As expected, Vietnam greatly relied on these two factors, which on average counted for approximately three-fourths of its per capita output growth during 1996–2012. 
The big decline in the fertility rate from 5 children to 2.5 children per mother led to an increase in the share of working-age people relative to dependents from 124 percent in 1985 to 238 percent in 2015 (the peak), and to 228 percent in 2018.
So long as these new workers were able to find jobs, the arithmetic of more workers than dependents provided a window of opportunity to accelerate growth before the workers start to age, contributing on average 1.7 percentage points of GDP per capita growth per year over the past 25 years.
Over the past two decades, Vietnam also benefited from the reallocation of its labor force away from agriculture, which is a key stylized fact observed in most dynamic low-income countries. 
In Vietnam, approximately 30 percent of the total workforce shifted from low productive agriculture to relatively more productive manufacturing and service jobs, generating intersectoral productivity gains equivalent to about 3.4 percentage points of GDP per year during 1996–2012. 
This shift was encouraged by the initial productivity gains in the agricultural sector as fewer workers were required per output—the push factor. It was also enhanced, on the pull side, by the rapid industrialization process, as many new workers were absorbed by the manufacturing industry, which has been a traditional source of relatively well-paid wage employment.
Today the employment structure in Vietnam looks very different; respective shares of agriculture, industry, and services in total employment are 39.5 percent, 25.8 percent, and 34.7 percent, compared to 68.6 percent, 12.3 percent, and 19.1 percent in early 1990s. These two traditional drivers of economic growth, however, will weaken as a country graduates from its low-income status. 
According to a recent World Bank study, about 80 percent of labor productivity growth in low-income countries comes from the reallocation of labor, while this contribution is only 36 percent and 32 percent in lower- and upper middle-income countries, respectively. Similarly, the demographic dividend tends to diminish in more mature economies. In line with the above cross-country empirical evidence, both the demographic dividends and the speed of the structural transformation are projected to slow in Vietnam. 
Driven by a rise in life expectancy and declining birth rates, Vietnam’s population is aging rapidly, leading to a substantial decrease in the ratio of working-age people to dependents from about 230 percent today to 200 percent in 2030 and only 165 percent in 2050. 

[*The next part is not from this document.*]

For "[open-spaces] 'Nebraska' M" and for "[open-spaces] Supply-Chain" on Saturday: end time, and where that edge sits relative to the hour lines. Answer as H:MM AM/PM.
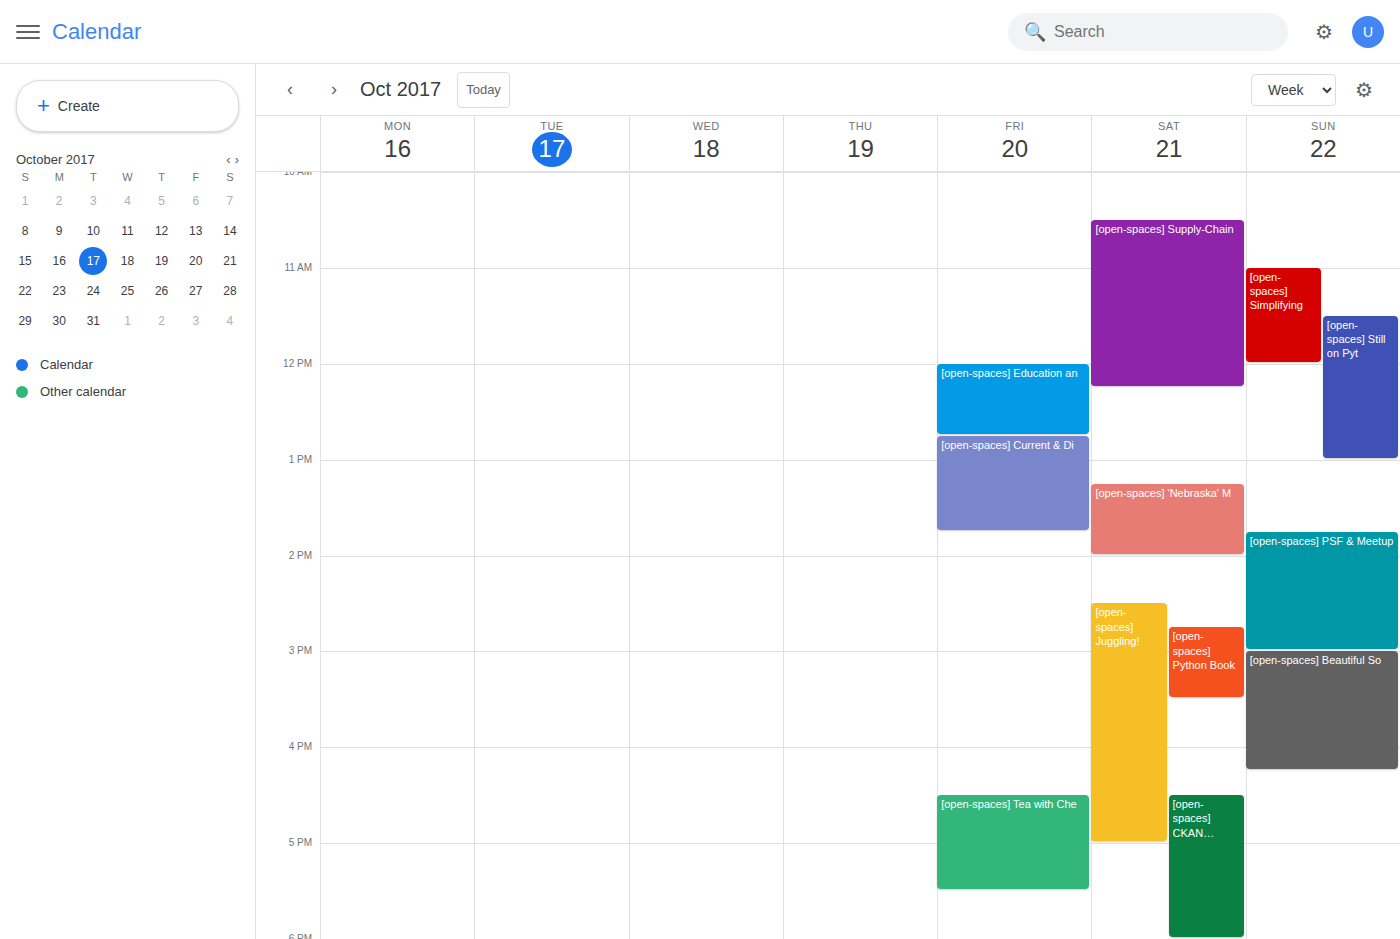
"[open-spaces] 'Nebraska' M": 2:00 PM, exactly on the 2 PM line. "[open-spaces] Supply-Chain": 12:15 PM, neither: a quarter of the way from the 12 PM line to the 1 PM line.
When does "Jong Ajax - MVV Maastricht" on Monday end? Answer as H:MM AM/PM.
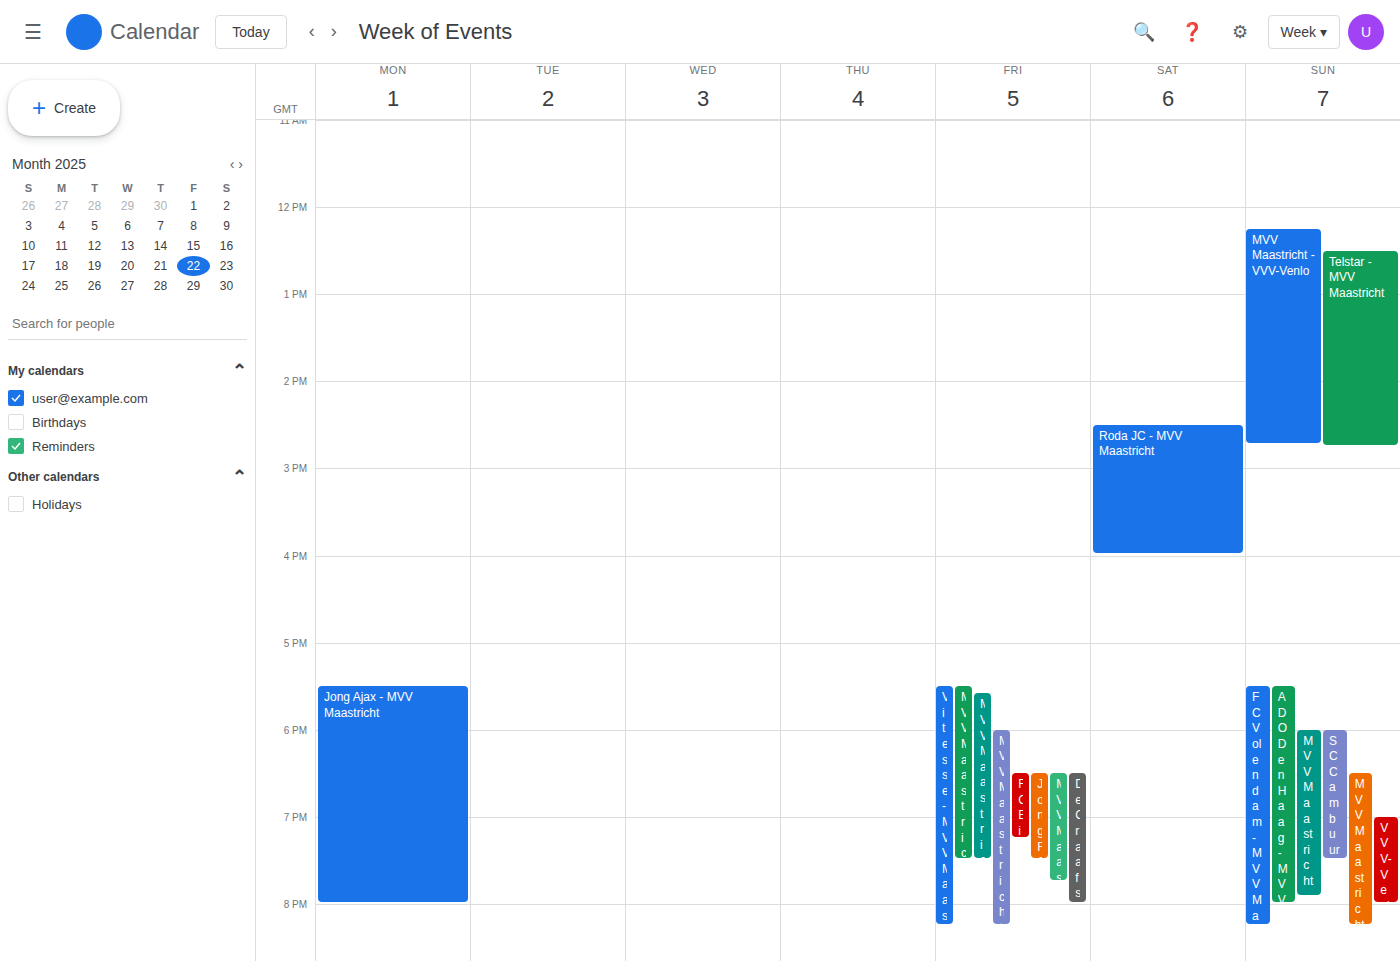
8:00 PM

Similarly, while the shift of the labor force toward industry and services should continue, the magnitude of these intersectoral labor movements (and their associated productivity gains) should decrease. The capacity of nonagricultural sectors to absorb all the released workers will diminish with the greater deployment of skills-intensive technologies. The declining trend in productivity of receiving domestic sectors, mainly the informal service sector in urban centers, already points in that direction.